DIRECTIONS:
Return the records below exactly; pictures stay out.

[Structured pose outputs]
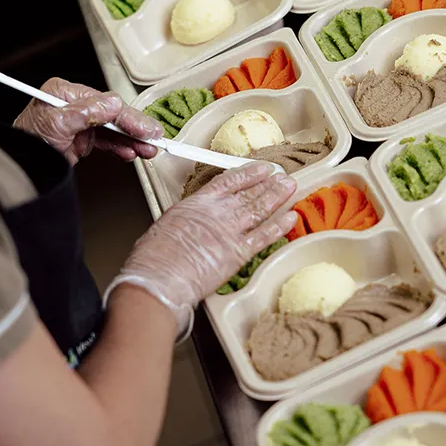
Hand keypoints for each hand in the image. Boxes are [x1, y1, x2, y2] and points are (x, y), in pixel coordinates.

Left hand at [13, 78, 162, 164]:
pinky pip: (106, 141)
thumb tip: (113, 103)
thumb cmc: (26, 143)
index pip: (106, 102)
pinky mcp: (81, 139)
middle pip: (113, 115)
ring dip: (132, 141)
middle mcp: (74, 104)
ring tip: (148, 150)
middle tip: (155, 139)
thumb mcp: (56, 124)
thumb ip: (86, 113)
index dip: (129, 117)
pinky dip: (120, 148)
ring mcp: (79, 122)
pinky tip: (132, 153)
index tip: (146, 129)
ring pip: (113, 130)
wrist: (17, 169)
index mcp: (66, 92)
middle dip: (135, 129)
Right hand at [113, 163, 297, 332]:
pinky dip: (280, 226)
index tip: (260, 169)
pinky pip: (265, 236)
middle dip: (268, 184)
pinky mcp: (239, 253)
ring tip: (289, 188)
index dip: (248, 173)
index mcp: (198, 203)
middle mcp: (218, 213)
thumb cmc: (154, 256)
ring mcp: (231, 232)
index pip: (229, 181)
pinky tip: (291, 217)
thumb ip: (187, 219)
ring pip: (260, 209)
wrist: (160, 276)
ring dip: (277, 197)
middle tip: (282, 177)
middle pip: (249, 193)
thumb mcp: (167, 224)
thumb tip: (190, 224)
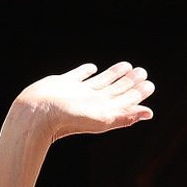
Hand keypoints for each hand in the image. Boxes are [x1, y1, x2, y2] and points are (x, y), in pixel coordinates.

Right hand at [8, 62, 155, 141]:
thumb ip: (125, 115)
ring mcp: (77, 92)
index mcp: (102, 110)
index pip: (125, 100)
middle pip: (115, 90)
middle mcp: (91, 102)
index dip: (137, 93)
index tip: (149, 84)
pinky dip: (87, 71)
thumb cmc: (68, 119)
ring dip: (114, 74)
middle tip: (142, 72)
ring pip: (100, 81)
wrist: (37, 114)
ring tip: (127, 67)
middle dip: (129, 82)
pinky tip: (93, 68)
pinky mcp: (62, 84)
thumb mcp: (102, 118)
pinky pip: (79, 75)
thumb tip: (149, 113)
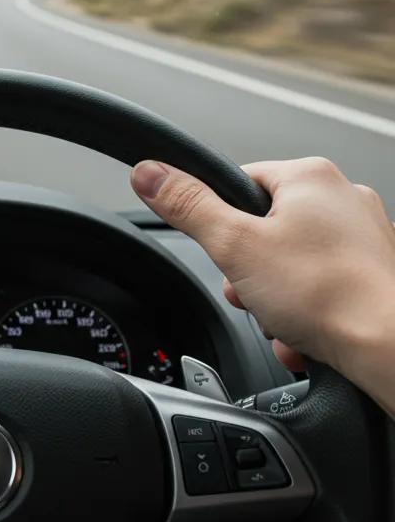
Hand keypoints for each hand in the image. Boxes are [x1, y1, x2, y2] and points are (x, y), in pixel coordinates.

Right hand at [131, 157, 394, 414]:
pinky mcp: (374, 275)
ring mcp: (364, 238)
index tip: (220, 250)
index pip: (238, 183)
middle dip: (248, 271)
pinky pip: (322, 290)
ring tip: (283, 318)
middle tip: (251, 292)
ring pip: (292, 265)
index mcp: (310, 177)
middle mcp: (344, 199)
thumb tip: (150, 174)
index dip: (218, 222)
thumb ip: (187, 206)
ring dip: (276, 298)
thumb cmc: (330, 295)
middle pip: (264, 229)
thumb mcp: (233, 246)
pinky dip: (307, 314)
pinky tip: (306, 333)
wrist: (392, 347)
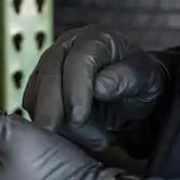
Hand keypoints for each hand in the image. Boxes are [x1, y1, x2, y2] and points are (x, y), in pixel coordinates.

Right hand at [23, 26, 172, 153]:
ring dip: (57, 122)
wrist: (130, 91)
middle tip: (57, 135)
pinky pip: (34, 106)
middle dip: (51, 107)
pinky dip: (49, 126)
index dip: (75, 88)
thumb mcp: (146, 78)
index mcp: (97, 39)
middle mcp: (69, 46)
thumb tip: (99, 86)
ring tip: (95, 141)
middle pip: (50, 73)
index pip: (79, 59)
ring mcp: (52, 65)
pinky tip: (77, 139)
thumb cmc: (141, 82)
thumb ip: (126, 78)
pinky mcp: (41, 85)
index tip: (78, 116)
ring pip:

EXERCISE SOLUTION:
Hand keypoints for each hand in the image. Boxes are [x1, y1, x2, y2] and points are (x, y), in pixel coordinates.

Left hand at [13, 78, 162, 164]:
pinky pip: (106, 141)
thumb tip: (113, 103)
thumb cmc: (26, 143)
index pip: (106, 102)
pinky mcp: (81, 139)
middle pip: (113, 115)
ring dip: (132, 141)
middle mcp: (74, 104)
ring tip: (148, 150)
middle tip: (155, 139)
thumb mcp: (56, 124)
thumb ip: (86, 113)
index dip: (129, 117)
pinky dip: (120, 148)
ring mcp: (79, 122)
pinky tip: (132, 153)
index tip: (146, 129)
ring pip: (113, 130)
wrist: (17, 169)
index mcp: (66, 92)
middle dip: (135, 129)
Right hand at [113, 163, 297, 332]:
pinky dip: (280, 226)
index tip: (260, 169)
pinky pip: (265, 236)
middle dip: (268, 184)
pinky mcp: (239, 253)
ring tip: (289, 188)
index dip: (248, 173)
index mcp: (198, 203)
middle mcp: (218, 213)
thumb cmc: (154, 256)
ring mcp: (231, 232)
index pip: (229, 181)
pinky tip: (291, 217)
thumb ip: (187, 219)
ring pip: (260, 209)
wrist: (160, 276)
ring dip: (277, 197)
middle tip: (282, 177)
middle pip: (249, 193)
thumb mcp: (167, 224)
thumb tip: (190, 224)
Hand keypoints for each hand in the image. Boxes are [x1, y1, x2, y2] and points are (x, y), in pixel coordinates.

Right hand at [8, 62, 155, 141]:
thumb ip: (125, 115)
ring mcp: (77, 92)
index mcp: (102, 110)
index pip: (125, 100)
middle pip: (115, 90)
middle mcp: (91, 102)
index dip: (137, 93)
index tip: (149, 84)
pinky dip: (87, 71)
thumb cmc: (68, 119)
ring dip: (114, 74)
middle tip: (142, 72)
ring pip: (100, 81)
wrist: (37, 114)
ring tip: (127, 67)
middle dip: (129, 82)
pinky tip: (93, 68)
pinky mcp: (62, 84)
thumb mcp: (102, 118)
pinky pip: (79, 75)
thumb tip: (149, 113)
Hand keypoints for each hand in the image. Boxes are [x1, y1, x2, y2] and points are (x, y), in pixel coordinates.

Right hand at [131, 157, 394, 414]:
pinky mcp: (374, 275)
ring mcp: (364, 238)
index tip: (220, 250)
index pip: (238, 183)
middle dip: (248, 271)
pinky pip: (322, 290)
ring tip: (283, 318)
middle tip: (251, 292)
ring pip: (292, 265)
index mcp: (310, 177)
middle mcp: (344, 199)
thumb tip: (150, 174)
index dip: (218, 222)
thumb ip: (187, 206)
ring dip: (276, 298)
thumb cmc: (330, 295)
middle pip: (264, 229)
thumb mcp: (233, 246)
pinky dip: (307, 314)
pinky tip: (306, 333)
wrist: (392, 347)
Hand keypoints for each hand in the image. Boxes are [x1, y1, x2, y2] and points are (x, y), in pixel coordinates.

Right hand at [23, 26, 172, 153]:
ring dip: (57, 122)
wrist: (130, 91)
middle tip: (57, 135)
pinky pip: (34, 106)
middle dip: (51, 107)
pinky dip: (49, 126)
index dip: (75, 88)
thumb mcp: (146, 78)
index mcp: (97, 39)
middle mcp: (69, 46)
thumb tip: (99, 86)
ring tip: (95, 141)
middle pip: (50, 73)
index pip: (79, 59)
ring mcp: (52, 65)
pinky tip: (77, 139)
thumb cmc: (141, 82)
thumb ip: (126, 78)
pinky mcp: (41, 85)
index tip: (78, 116)
ring pip:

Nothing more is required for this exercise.